Quote, word for word, every line starting at the line that contains "middle tip: (775, 1177)" and ending with the last line of the records; include both of these lines and no others.

[Data excerpts]

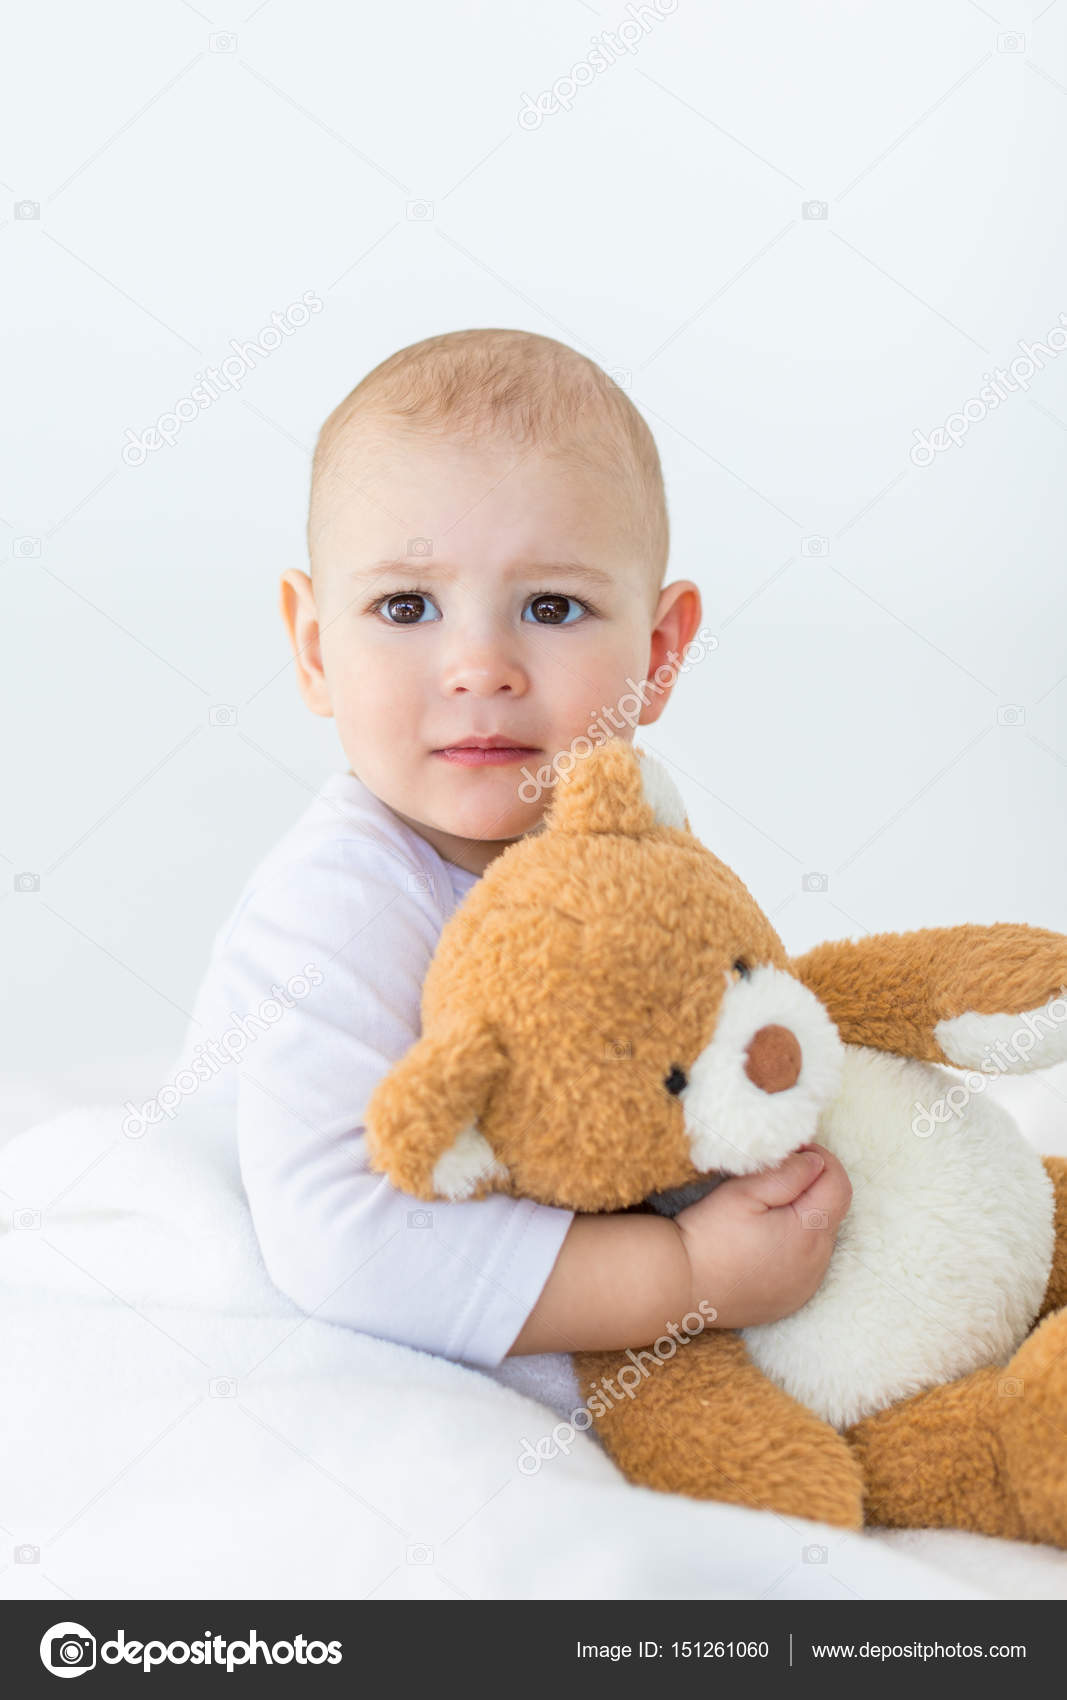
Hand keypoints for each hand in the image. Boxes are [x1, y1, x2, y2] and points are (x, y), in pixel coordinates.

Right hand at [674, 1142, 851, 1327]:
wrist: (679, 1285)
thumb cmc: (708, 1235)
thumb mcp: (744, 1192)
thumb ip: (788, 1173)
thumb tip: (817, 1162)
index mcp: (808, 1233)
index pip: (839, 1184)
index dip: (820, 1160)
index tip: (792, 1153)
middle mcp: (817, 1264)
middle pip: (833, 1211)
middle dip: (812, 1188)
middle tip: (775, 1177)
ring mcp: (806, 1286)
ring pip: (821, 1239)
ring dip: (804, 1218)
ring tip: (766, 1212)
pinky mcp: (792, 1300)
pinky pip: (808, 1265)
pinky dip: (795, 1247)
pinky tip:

[/Data excerpts]

= Answer to this task =
middle tip: (775, 1177)
ring mcp: (806, 1286)
ring pip: (821, 1239)
ring dip: (804, 1218)
ring tip: (766, 1212)
pinky mcp: (792, 1300)
pinky pip: (808, 1265)
pinky dip: (795, 1247)
pinky tip:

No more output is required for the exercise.